▶ **Esercizi da svolgere**:
1 > Indica se le affermazioni (a), (b) e (c) concordano con il testo sul caso di Mpox in California. Per ciascuna rispondi sì o no e cita, per favore, le parole del testo che lo dimostrano.
(a) Il paziente è sotto trattamento specifico per Mpox.
(b) I campioni sono stati inviati ai Cdc per un'ulteriore caratterizzazione virale.
(c) La persona aveva viaggiato di recente in Africa occidentale.
2 > Prosegui il testo sul caso di Mpox in California a partire dalla sua ultima frase.

▶ **Testo di lettura**:
--
L’infezione è stata diagnosticata, e poi confermata dalle analisi di laboratorio, in una persona che aveva viaggiato di recente in Africa orientale, curata poco dopo il suo rientro negli Stati Uniti in una struttura medica locale e dimessa
Il Dipartimento Sanità pubblica della California conferma il primo caso di clade 1 del virus Mpox negli Stati Unit, correlato ad un’epidemia attualmente in corso nell’Africa centrale e orientale. L’infezione è stata diagnosticata, e poi confermata dalle analisi di laboratorio, in una persona che aveva viaggiato di recente in Africa orientale, curata poco dopo il suo rientro negli Stati Uniti in una struttura medica locale e dimessa. Da allora il paziente è stato in isolamento a casa, non è sotto trattamento specifico per Mpox e i sintomi stanno migliorando, informano i Centri americani per il controllo e la prevenzione delle malattie (Cdc).
Sulla base della cronologia dei viaggi riportata dalla persona e dei sintomi segnalati, sono stati condotti test per il virus Mpox clade 1 e hanno dato esito positivo. Al momento, i campioni sono stati inviati ai Cdc per un’ulteriore caratterizzazione virale e l’agenzia Usa sta collaborando con lo Stato californiano per identificare e seguire i potenziali contatti. “Il rischio di clade 1 Mpox per il pubblico rimane basso”, sottolineano i Cdc, e intanto “continuano a esserci casi sporadici di clade 2 Mpox negli Stati Uniti”. Sebbene quest’ultimo circoli dal 2022, il clade 1 non era mai stato segnalato negli Stati Uniti prima d’ora, ribadiscono i Cdc. Casi della nuova variante 1b associati ai viaggi sono stati segnalati in Germania, India, Kenya, Svezia, Thailandia, Zimbabwe e Regno Unito.
--
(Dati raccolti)
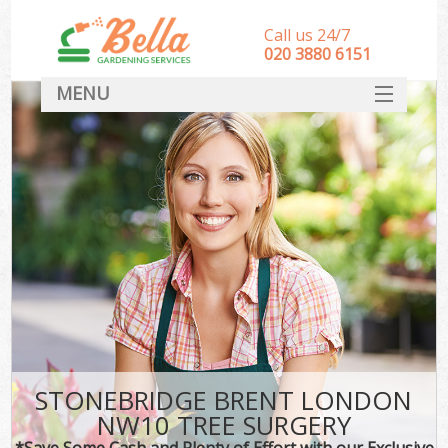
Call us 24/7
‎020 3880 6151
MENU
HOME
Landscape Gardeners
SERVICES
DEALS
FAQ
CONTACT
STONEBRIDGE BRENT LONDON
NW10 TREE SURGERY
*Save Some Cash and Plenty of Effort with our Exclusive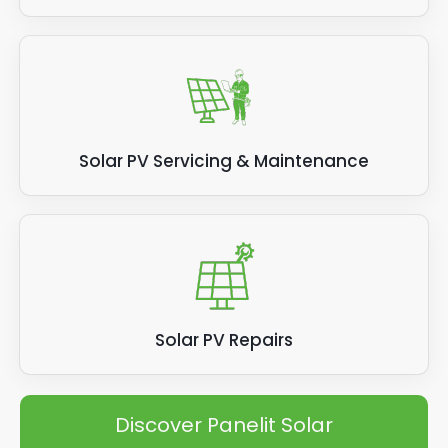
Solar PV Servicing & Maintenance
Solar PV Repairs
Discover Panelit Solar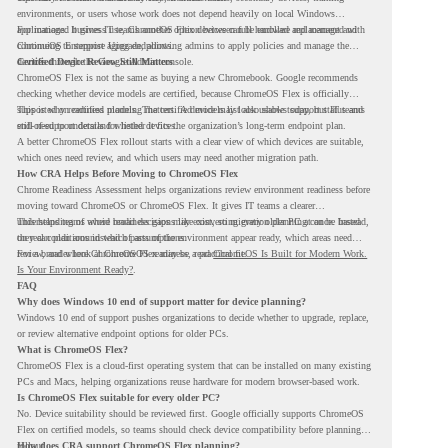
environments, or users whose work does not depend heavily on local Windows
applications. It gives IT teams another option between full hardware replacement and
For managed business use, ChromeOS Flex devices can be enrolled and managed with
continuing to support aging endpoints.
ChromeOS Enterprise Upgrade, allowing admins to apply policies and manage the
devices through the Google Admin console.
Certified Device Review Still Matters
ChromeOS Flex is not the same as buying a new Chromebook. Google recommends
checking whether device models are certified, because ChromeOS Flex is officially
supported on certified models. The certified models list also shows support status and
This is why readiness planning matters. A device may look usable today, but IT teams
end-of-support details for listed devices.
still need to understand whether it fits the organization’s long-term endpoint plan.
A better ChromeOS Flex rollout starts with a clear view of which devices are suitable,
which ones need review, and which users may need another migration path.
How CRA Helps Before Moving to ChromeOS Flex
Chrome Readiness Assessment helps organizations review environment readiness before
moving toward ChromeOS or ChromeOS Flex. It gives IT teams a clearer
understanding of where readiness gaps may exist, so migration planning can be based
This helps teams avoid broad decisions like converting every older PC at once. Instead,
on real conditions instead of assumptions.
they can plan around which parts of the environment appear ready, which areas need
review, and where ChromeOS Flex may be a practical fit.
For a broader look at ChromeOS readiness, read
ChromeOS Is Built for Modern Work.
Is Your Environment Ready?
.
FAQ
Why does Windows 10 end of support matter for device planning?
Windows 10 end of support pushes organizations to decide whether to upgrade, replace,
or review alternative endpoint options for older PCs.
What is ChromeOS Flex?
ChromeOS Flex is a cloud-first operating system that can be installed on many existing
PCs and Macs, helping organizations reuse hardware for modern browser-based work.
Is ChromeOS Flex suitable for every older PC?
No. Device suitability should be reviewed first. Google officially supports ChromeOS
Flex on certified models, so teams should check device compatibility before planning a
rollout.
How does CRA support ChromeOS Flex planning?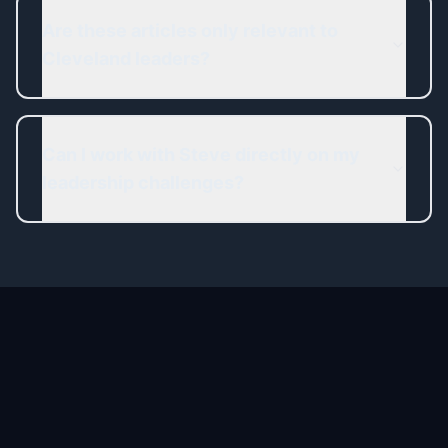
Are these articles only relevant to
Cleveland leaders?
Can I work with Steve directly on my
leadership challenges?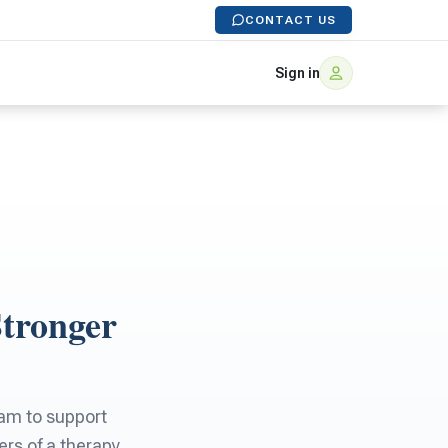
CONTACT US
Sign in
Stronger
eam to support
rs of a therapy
--
▶ **Soluzioni degli esercizi**:
1 >
(a) No: "non è sotto trattamento specifico per Mpox".
(b) Sì: "i campioni sono stati inviati ai Cdc per un’ulteriore caratterizzazione virale".
(c) No: "aveva viaggiato di recente in Africa orientale".

2 >
Storicamente, il clade 1 di Mpox ha causato malattie più gravi e più decessi rispetto al clade 2, “ma – precisano i Cdc – dati recenti dimostrano che le infezioni da clade 1 Mpox nell’attuale focolaio potrebbero non essere clinicamente gravi come nei focolai precedenti”. Mentre i focolai di clade 1 Mpox avevano tassi di mortalità stimati intorno al 3-11%, i più recenti hanno avuto tassi di mortalità bassi fino a circa l’1% quando i pazienti hanno ricevuto una buona supervisione medica e cure cliniche di supporto. “Si prevede che i tassi di mortalità saranno molto più bassi nei paesi con sistemi sanitari e opzioni di trattamento più forti, compresi gli Stati Uniti”, rassicura l’agenzia Usa, aggiungendo anche che “i dati attuali supportano il fatto che il subclade 1b abbia un tasso di mortalità inferiore, pari a meno dell’1%, sia all’interno che all’esterno dell’Africa”.